Due notizie, a distanza di pochi giorni, hanno indignato l’opinione pubblica. Anche quella italiana, sempre attenta quando c’è da indignarsi dinanzi alla guerra. E così è per la guerra che ormai da circa un anno e mezzo la coalizione saudita conduce in Yemen. Una guerra mai autorizzata dalle organizzazioni internazionali e che sta mietendo un numero clamoroso di vittime, spesso anche bambini. Ma torniamo all’attualità. Solo tre giorni fa un ospedale di Medici senza frontiere nello Yemen settentrionale è stato colpito in un bombardamento, causando la morte di 11 persone (oltre a circa venti feriti). Due giorni prima, invece, a finire sotto gli attacchi aerei della coalizione saudita era stata una scuola per alunni dagli otto ai 15 anni. In quel caso il bilancio era stato di 10 bambini morti e 28 feriti.
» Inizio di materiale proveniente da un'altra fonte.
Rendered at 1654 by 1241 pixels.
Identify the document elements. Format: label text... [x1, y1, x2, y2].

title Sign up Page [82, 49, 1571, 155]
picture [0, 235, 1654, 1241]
Indignazione, sdegno, pianto. Peccato che, come detto, questa guerra vada avanti da circa un anno e mezzo e si è lasciata alle spalle, stando all’ultimo aggiornamento Onu (ora senz’altro abbondantemente superato) oltre 6.400 morti metà dei quali civili e 30mila feriti; più di 2 milioni e 800mila sfollati su una popolazione di 26 milioni di abitanti. Tra questi 785 bambini morti, 1.168 feriti, circa 320mila malnutriti.
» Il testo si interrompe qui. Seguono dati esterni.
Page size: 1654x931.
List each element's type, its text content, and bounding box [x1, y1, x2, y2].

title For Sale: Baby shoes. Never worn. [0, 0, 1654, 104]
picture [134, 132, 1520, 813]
COLPEVOLI – Ma a questo punto si dirà: e cosa c’entra l’Italia? Purtroppo, c’entra. E tanto. Come La Notizia ha già denunciato in più occasioni, le bombe che l’Arabia Saudita getta anche sulla popolazione yemenita, sono bombe fabbricate in Italia. E nonostante negli ultimi mesi si siano susseguite diverse denunce a riguardo, ogni qualvolta tonnellate di bombe fabbricate nell’azienda tedesca RWM Italia di Domusnovas (Cagliari) venivano imbarcate all’aeroporto di Cagliari Elmas, nulla è stato fatto. Mentre infatti dal Governo nessuno ha mai proferito parola, ha provato a muoversi il Parlamento europeo, che il 27 febbraio scorso ha adottato una risoluzione sullo Yemen affinché si ponga fine alla guerra in corso, con un esplicito emendamento (votato da 359 parlamentari con 212 voti contrari) che richiama la necessità di fermare il flusso di armi. Sarà servito a qualcosa?
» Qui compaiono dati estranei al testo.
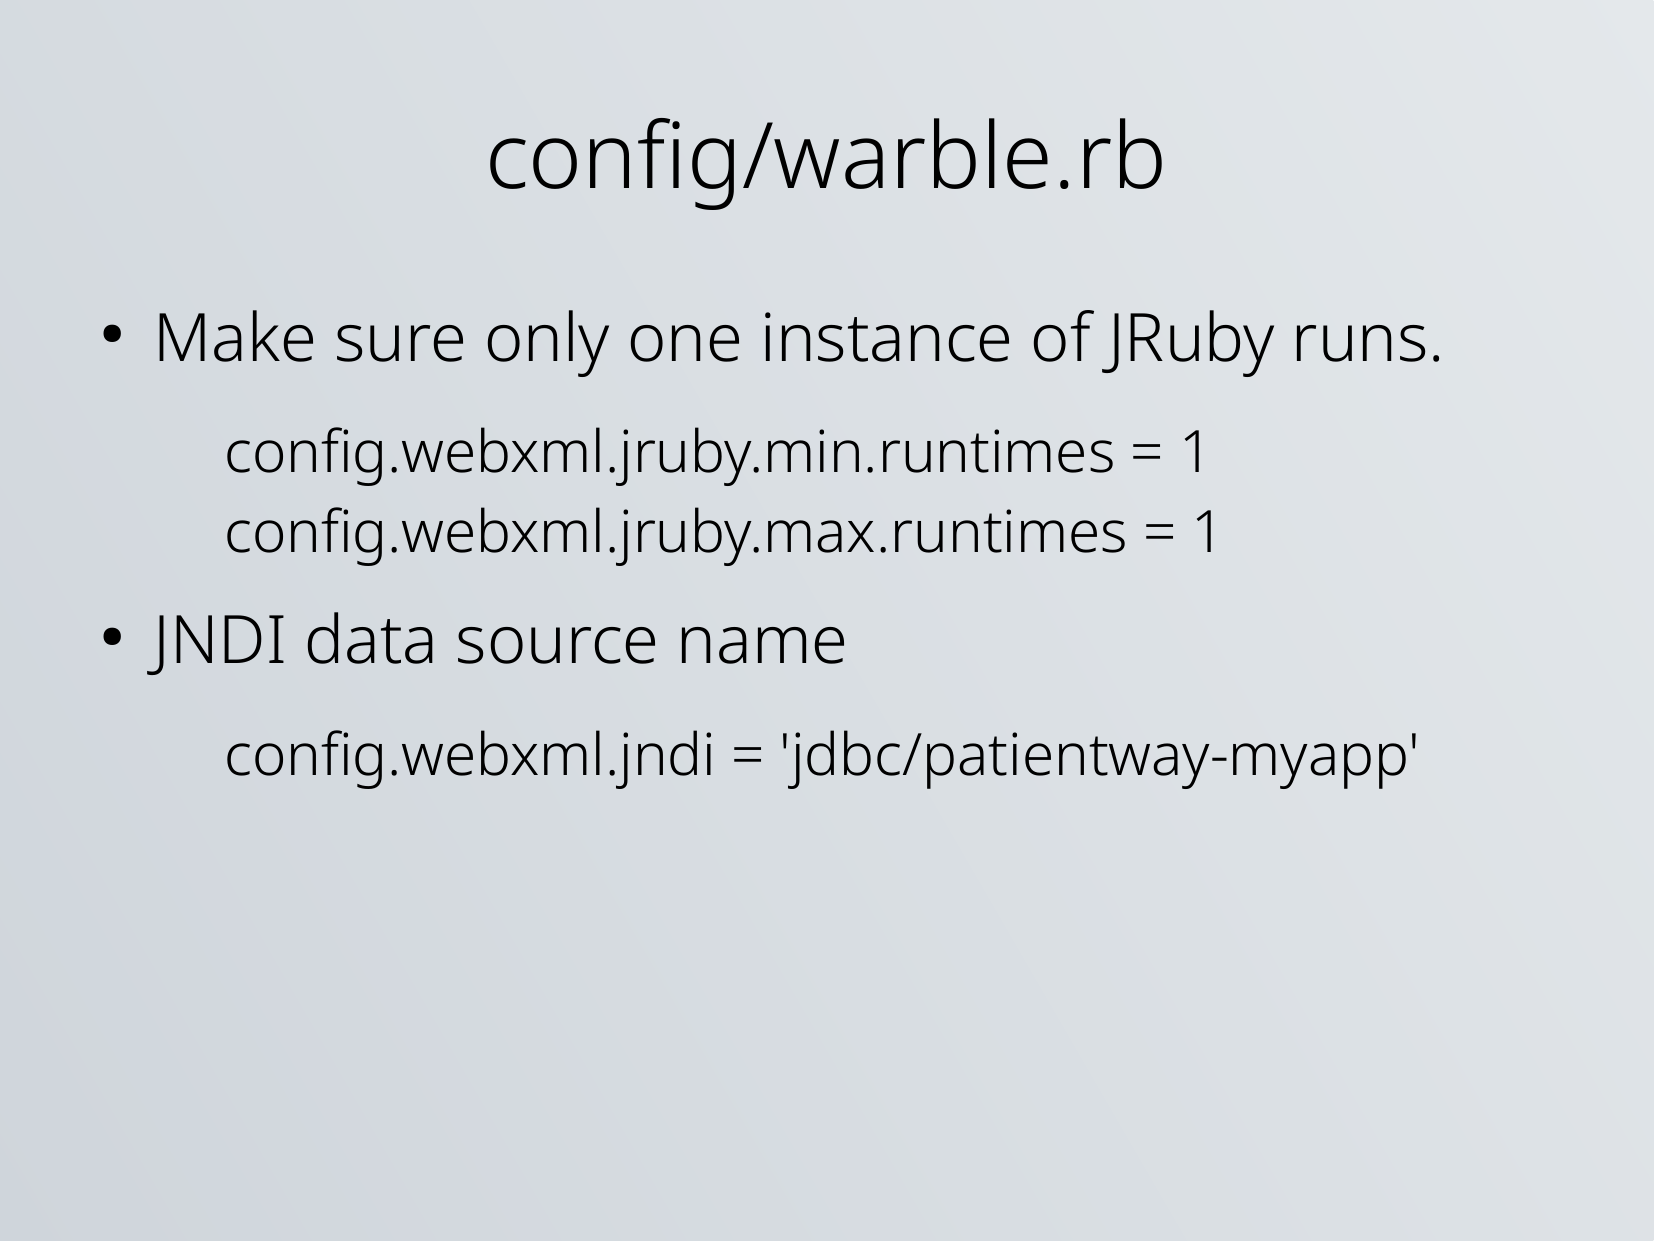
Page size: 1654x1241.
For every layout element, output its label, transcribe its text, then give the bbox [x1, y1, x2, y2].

title config/warble.rb [82, 56, 1571, 250]
list Make sure only one instance of JRuby runs. config.webxml.jruby.min.runtimes = 1 config.webxml.jruby.max.runtimes = 1 JNDI data source name config.webxml.jndi = 'jdbc/patientway-myapp' [82, 290, 1571, 1109]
Niente affatto, dato che a fine giugno le spedizioni di bombe aeree dall’Italia all’Arabia Saudita sono riprese. E con numeri spaventosi. Basta d’altronde riprendere il registro del commercio estero dell’Istat per appurare dati e numeri: 123 quintali (Kg. 122.835) di “armi e munizioni” – ma di fatto sono bombe – per un valore di oltre 4,6 milioni di euro sono state inviate nel mese di marzo (dunque dopo la risoluzione Ue) all’Arabia Saudita dalla provincia di Cagliari. Insomma, nulla è cambiato, nemmeno dopo la risoluzione europea.
LEGGE INAPPLICATA – Eppure la legge 185/90 parlerebbe (condizionale d’obbligo) chiaro, dato che si precisa che “l’esportazione ed il transito di materiali di armamento sono vietati verso i Paesi in stato di conflitto armato” in contrasto con le direttive Onu, “verso i Paesi la cui politica contrasti con i principi dell’articolo 11 della Costituzione”, verso i Paesi “responsabili di gravi violazioni delle convenzioni internazionali in materia di diritti umani”. Esattamente come nel caso della coalizione saudita. Ma intanto continuano a piovere bombe. E noi continuiamo ad indignarci.